We have the exponential function is defined from $\mathbb{R}$ to $\mathbb{R}$. However if we wanted to prove the existence of a continuous function $\exp:\mathbb{C}\rightarrow\mathbb{C}$ that is a function that extends $e^x$ to a complex domain and range, how would we go about it?
I know intuitively that: for $z\in\mathbb{C}$, letting in general $z=a+bi$ with $a,b\in\mathbb{Z}$ it holds that $e^z\in\mathbb{C}$. I also know that the exponential function is expanded with the general taylor series as $e^x=\sum_{k=0}^{\infty}\frac{x^k}{k!}$ but this is strictly defined for the reals.
I am not sure how to go about this proof, it would seem that we would have to start with definining an entirely new function since the expansion only is defined on the reals.

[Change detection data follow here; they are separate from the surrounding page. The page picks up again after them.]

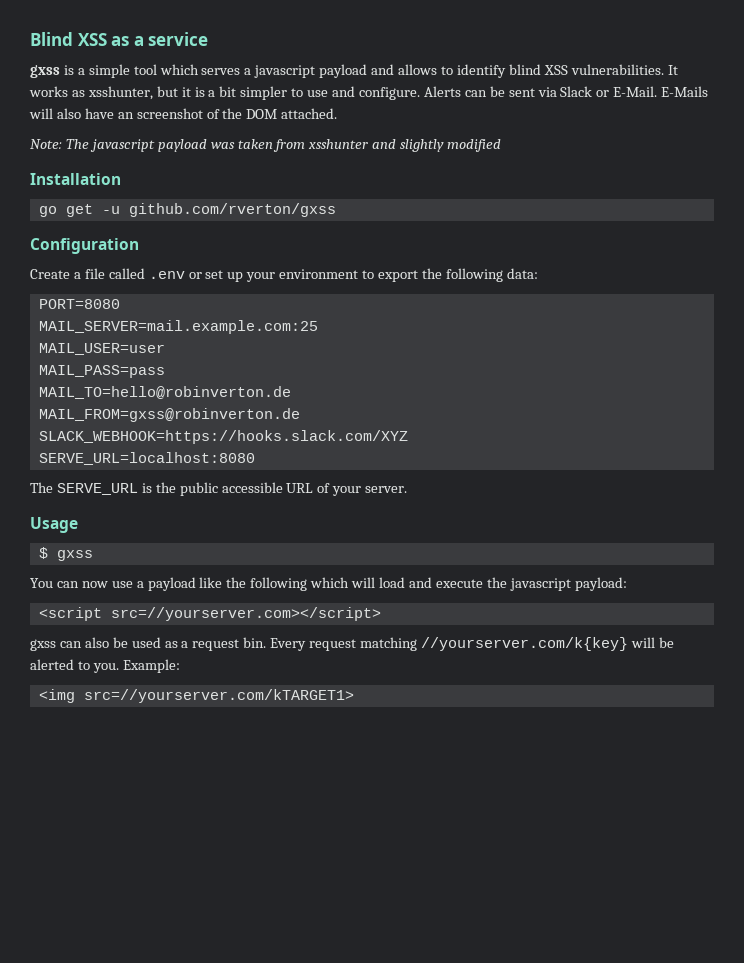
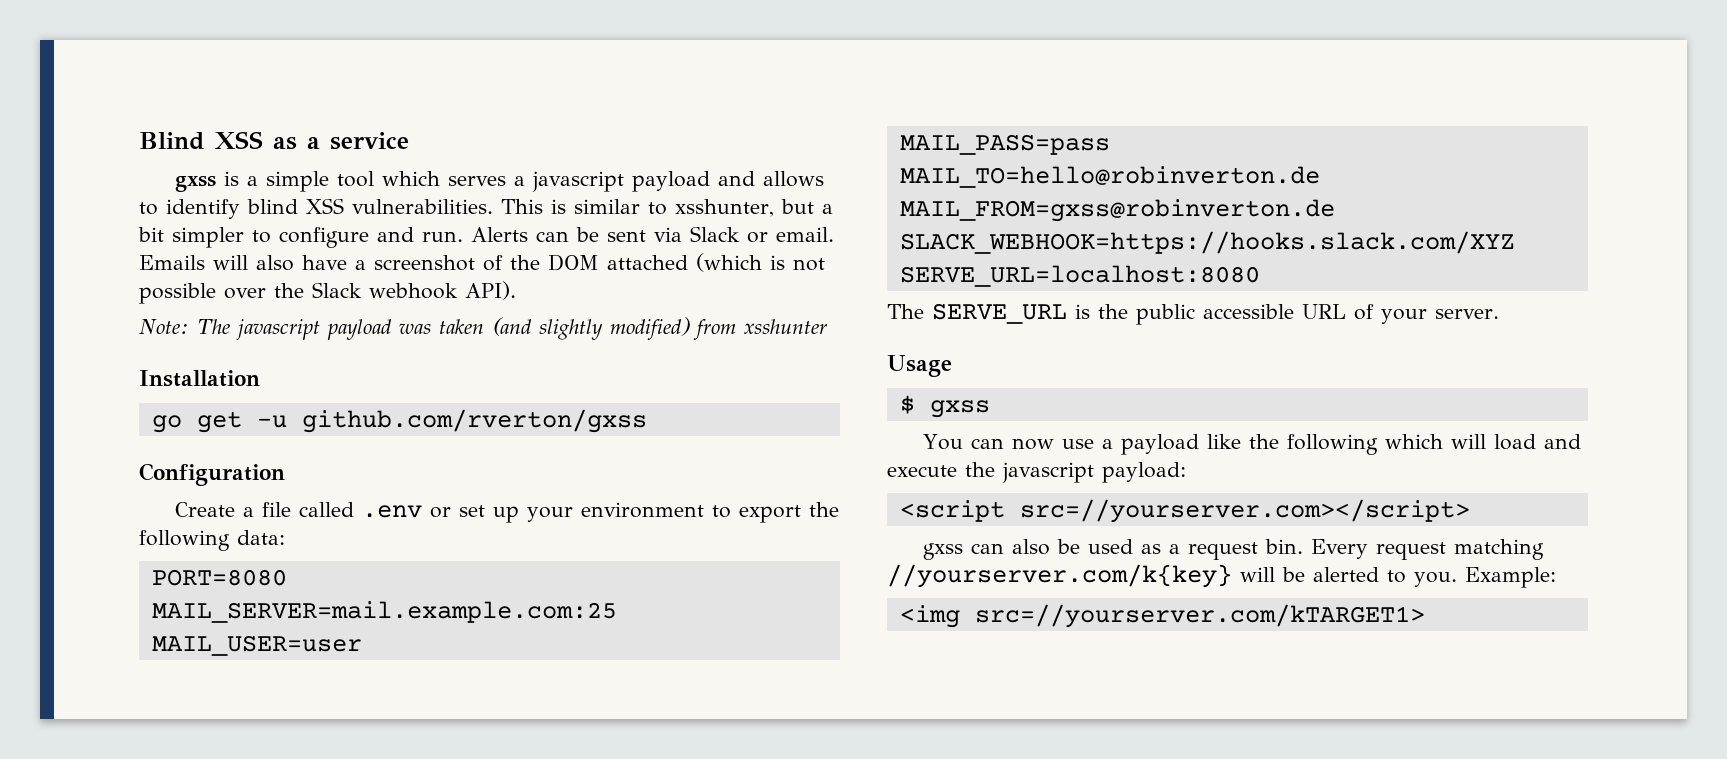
[667,65,678,75] [29,86,205,100] It works as xsshunter, but it is -> [501,199,814,217] This is similar to xsshunter, but
[307,86,420,100] use and configure. -> [279,227,463,248] configure and run.
[613,86,709,97] E-Mail. E-Mails -> [776,227,834,242] [139,255,205,270] email. Emails
[117,112,134,119] an -> [355,260,366,270] a
[281,108,338,119] attached. -> [607,253,825,272] [139,281,516,304] attached (which is not possible over the Slack webhook API).
(273, 144) none -> [492,317,690,340] (and slightly modified)
[372,139,502,152] and slightly modified -> (827, 326) none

For showing continuity of a function , it is enough to show that $lim_{z\to z_0} f(z) = f(z_0) $. Since , $e^z$ is defined on all over $\mathbb{C} $ , so, for each $z_0$, $lim_{z\to z_0} e^z $ exists and equal to $e^{z_0}$
Edit : as you say , you begin with the assumption , exponential defined on whole $\mathbb{R} $. Then, simply write $f(z)=e^z=e^x cos(y) + i (e^x sin(y)) = u(x,y)+i v(x,y) $. Clearly, as, $e^x,cos(y),sin(y) $ defined on whole $\mathbb{R} $, from this we can conclude that $u(x,y),v(x,y)$ are defined on $\mathbb{R}^2 $ , so, $f(z)$ defined on $\mathbb{C} $